I formed my opinion that aspartame is safe after reviewing the scientific evidence published in peer-reviewed journals. You provide only anecdotes and faulty information from biased sources. I think it is viewpoints like yours that are not based on adequate scientific evidence that are irresponsible.
If you believe heartily in CAM (complementary and alternative medicine) treatments that have not been adequately tested or have shown negative test results and you don’t believe in mainstream treatments that have been adequately tested and proven to work, then it appears that you and I belong to different universes of discourse and there is no point in our trying to communicate. I would encourage you to read the Science-Based Medicine blog to learn about scientific thinking.
I had no idea I was in a book about longevity. Who is the author and what did my “opposing viewpoint on longevity” consist of?Harriet Hall, MD The SkepDoc
My reply to her reply:
I did not provide ‘anecdotes’ except the one that referred to my mother’s blindness and an agreement about aspartame from her ‘medical doctor’. I wouldn’t consider pilots in a pilot’s association to be biased sources, nor would I consider an optometrist’s opinion to be biased.
Pilots from major airlines, who generally were hired from military branches, recommended that their fellow pilots stop drinking anything with aspartame in it, because it has been shown to cause seizures, migraines, and could contribute to possible blindness. The study done on the changes in aspartame when ingested in a hot liquid was scientifcally based. You don’t even know the source of these studies, and you are calling them biased! Peer-reviewed journals are more likely to be biased, especially peers who have a vested interest in the status quo, in the same way executives at the FDA are biased because they were formally employed by food companies and pharamaceutical companies. After all, if we all were maintaining and being responsible for our own health, refusing to take their pills, where would doctors be?

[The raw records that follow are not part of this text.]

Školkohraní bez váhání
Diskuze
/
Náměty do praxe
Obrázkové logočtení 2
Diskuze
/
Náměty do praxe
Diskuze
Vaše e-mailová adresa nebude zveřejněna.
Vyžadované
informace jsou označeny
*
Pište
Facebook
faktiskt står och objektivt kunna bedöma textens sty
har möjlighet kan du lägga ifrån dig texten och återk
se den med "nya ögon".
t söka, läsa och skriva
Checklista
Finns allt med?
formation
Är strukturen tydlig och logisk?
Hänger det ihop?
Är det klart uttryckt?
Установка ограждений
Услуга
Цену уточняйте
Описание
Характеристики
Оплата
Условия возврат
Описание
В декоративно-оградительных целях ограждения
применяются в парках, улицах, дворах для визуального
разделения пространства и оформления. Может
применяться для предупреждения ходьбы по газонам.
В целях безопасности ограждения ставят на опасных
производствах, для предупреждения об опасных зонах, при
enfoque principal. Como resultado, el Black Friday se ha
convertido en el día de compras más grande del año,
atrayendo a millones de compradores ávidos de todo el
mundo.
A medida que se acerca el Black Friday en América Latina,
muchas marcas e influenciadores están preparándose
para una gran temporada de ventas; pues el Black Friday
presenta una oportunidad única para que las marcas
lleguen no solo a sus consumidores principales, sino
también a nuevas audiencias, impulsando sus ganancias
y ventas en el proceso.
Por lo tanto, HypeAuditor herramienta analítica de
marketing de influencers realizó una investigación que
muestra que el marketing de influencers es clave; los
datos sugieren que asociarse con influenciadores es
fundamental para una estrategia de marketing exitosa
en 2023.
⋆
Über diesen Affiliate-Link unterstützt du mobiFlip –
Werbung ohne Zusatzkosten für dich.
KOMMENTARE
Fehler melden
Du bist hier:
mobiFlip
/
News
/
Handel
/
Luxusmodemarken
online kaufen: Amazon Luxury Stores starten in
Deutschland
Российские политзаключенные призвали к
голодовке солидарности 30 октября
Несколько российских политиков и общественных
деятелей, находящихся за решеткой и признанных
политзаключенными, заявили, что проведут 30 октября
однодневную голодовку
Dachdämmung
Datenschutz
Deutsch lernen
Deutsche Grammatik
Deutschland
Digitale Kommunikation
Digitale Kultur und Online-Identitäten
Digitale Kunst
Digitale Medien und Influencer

And no, I have not heard of any mainstream medical treatments actually ‘working’. Pills generally just suppress symptoms, and doctors hope that their latest quackery works; if it doesn’t, then it must have been the disease that killed the patient. If it does, it must have been the doctor and the chosen treatment. Fuzzy logic and scientific thinking, indeed. If doctors can cite that they have ‘cured’ fifty percent (more or less) of their patients, then I guess all other practioners of medicine and health can claim the same, regardless of whether it is true or not.
And a last word- I Always want to know who is funding any studies on the possible harmful effects of any substance, regardless of how many reputable and scientific journals in which the results may be published. Sometimes that takes more than a surface look; much as a voter may want to know who this new ‘group’ is, who is for or against an issue. In other words, who’s funding it, Really?
I would pay more attention to what you are reading: I didn’t say you were in a book about longevity; I said it was in a book with opposing viewpoints about aging issues.
And her final reply:
‘You are wrong on several counts, but I have learned not to waste my time trying to argue with true believers. But I would like to know about the book.’
Me to her:
I told her I found the whole thing amusing and predictable, which I did, and came to understand further that you cannot change anyone’s opinion, even with the ‘facts’, and sometimes the facts are anecdotes. After all, what do researchers do but look at people, or animals, or whatnot, see an anomaly, and try through trial and error to find the common denominator? If I hear that for every one person who is ‘cured’ of cancer through chemotherapy, I also hear that ten more have died despite chemotherapy; I come to the conclusion that maybe chemotherapy isn’t working the way they say it is. If even pilots, a conservative lot on the whole, say that people shouldn’t be drinking diet soda because of some unfortunate effects it seems to be having on people, then I am going to pay some attention. You should, too.